In chapter two, the authors talked about the different methods that can be used to conduct research. First, the researcher must determine the different dependent and independent variables. The authors also provided two different diagrams: The Table of Statistical Tests, in which the researchers can look up the type of methods to use based on the number of dependent and independent variables used. The second diagram is of a Decision-Making Tree, which is constructed on four types of research questions such as relationship between variables, group differences, membership, and structure. In addition, there are three types of tests that researchers can use to explore the relationship between variables. These tests includes Bivariate correlation and regression, multiple regression, and path analysis.
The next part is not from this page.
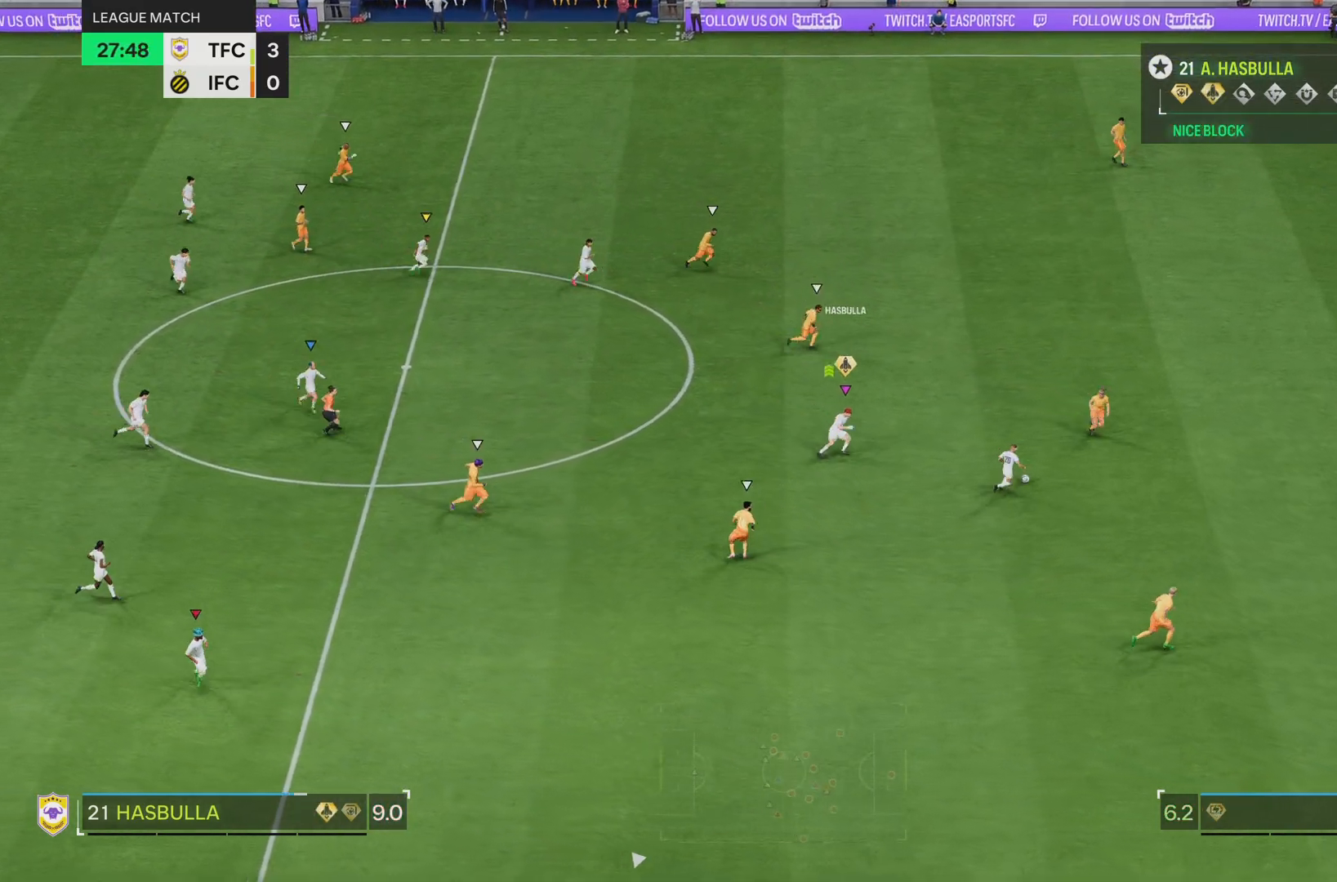
{"buttons": [], "left_stick": "right", "right_stick": "center", "events": [[167, "R2", "up"]]}
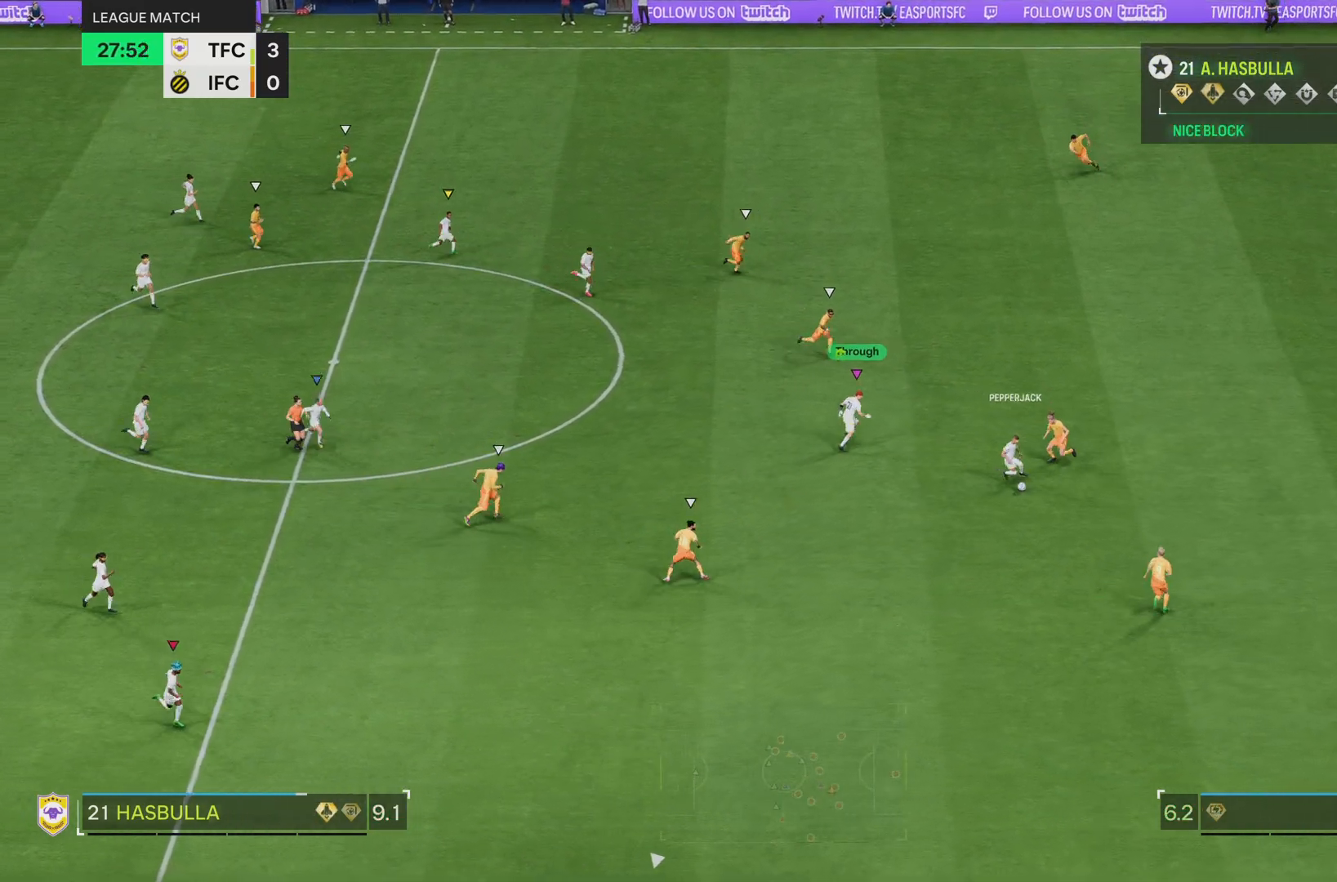
{"buttons": ["R2"], "left_stick": "right", "right_stick": "center", "events": [[17, "R2", "down"]]}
Similarly, the first test, Bivariate correlation looks at the relationship among the two variables by examining the Pearson correlation coefficient. Contrary to bivariate correlation, bivariate regression utilized the independent variable to calculate or assume the results of the dependent variable. Thus, there exist one independent and one dependent variables in bivariate correlation or regression. Likewise, multiple regression categorizes the best group of independent variables in order to accurately predict the dependent variable. Thus, this method normally consists of multiple independent variables. In addition, multiple regression consists of two or more independent variables, while having only one dependent variable. Furthermore, path analysis examines both direct and indirect relationship among variables in dependent and independent variables through the use of multiple regression. This method consists of two or more independent variables and one or more dependent variables. Thus, this method is used to examine the strength of the relationship from the proposed hypothesis.
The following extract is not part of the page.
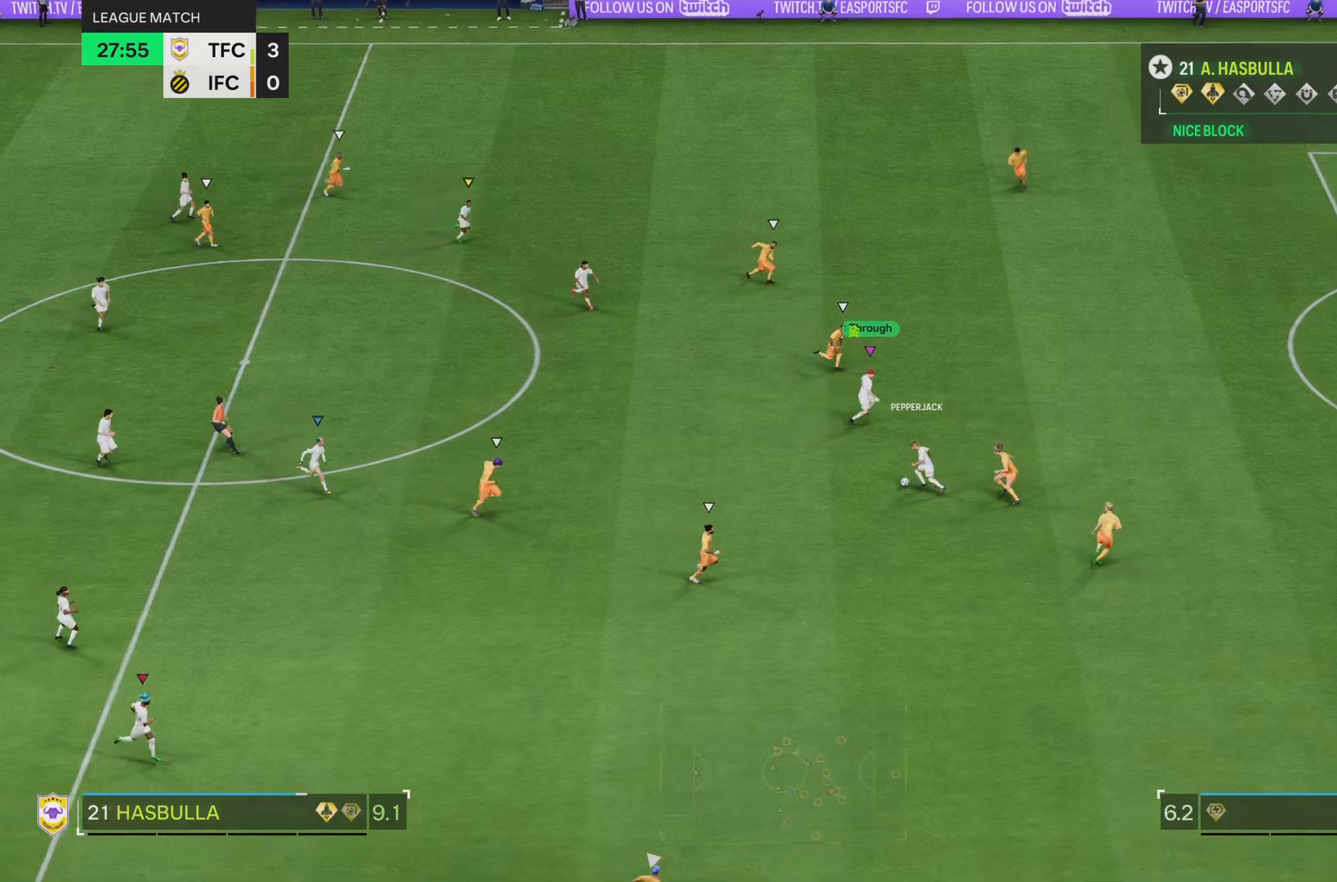
{"buttons": ["R2"], "left_stick": "right", "right_stick": "center", "events": []}
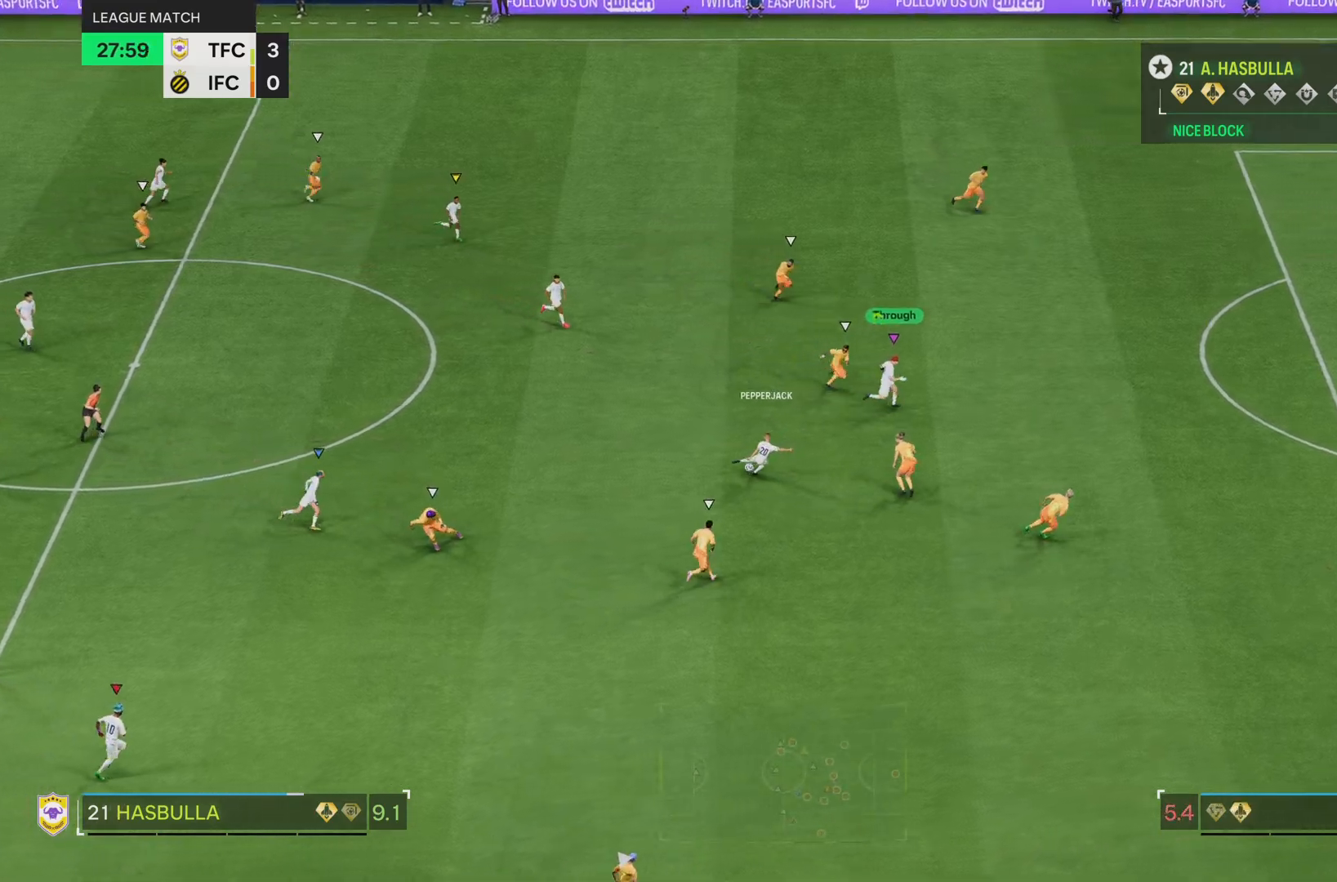
{"buttons": ["R2"], "left_stick": "right", "right_stick": "center", "events": []}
Next, the authors discussed about group differences. One of the purpose for testing group differences is to see if there is a relationship between the independent and dependent variables that the researcher wants to test. Thus, a common test that is used to examine this difference is the t test. In t tests, two groups are being compared where the independent variable have two categories and the dependent variable is quantitative. Furthermore, one way analysis of variance (ANOVA) can be used to also test group differences among two or more variables while also examining the differences between and within the groups. Thus, in one way ANOVA, there exist one independent variables with two or more categories and one quantitative dependent variable. Another example of group comparison can be found through the use of one way analysis of covariance (ANCOVA). In this method, two or more groups are used to compare the mean of the dependent variable, but another variable is being controlled for in order to get more accurate results and reduce other variable influences whether from pretreatment or environmental effects. Therefore, in ANCOVA, there is one independent variable with two categories, one dependent variable, and one or more covariant (controlled variable). Likewise, one way multivariate analysis of variance (MANOVA) can also be used to determine within group differences. In MANOVA, two or more dependent variables can be examined at one time to see if there’s a correlation among the two different dependent variables. Thus, in one way MANOVA, there exist one independent variable with two or more categories and two or more quantitative dependent variables.
Another test that can be used to examine the differences between group is multivariate analysis of covariance (MANCOVA). In MANCOVA, similar to ANCOVA, there is one independent variable with two or more categories, two or more quantitative dependent variables, and one or more covariate. Moreover, factorial multivariate analysis of variance (factorial MANOVA) can be used when there are more than one independent variables. In factorial MANOVA, there are two or more categorical independent variables and two or more quantitative dependent variables. The last test to compare group differences is the factorial multivariate analysis of covariance. In this test, one or more dependent needs to be adjusted for. Thus, there exist two or more categorical independent variables, two or more quantitative dependent variables, and one or more covariate. Contrarily, in prediction of group membership, discriminant analysis is used because it examines one dependent variables and predict various independent variables. This type of test has two or more quantitative independent variables and one dependent variable with two or more categories in it.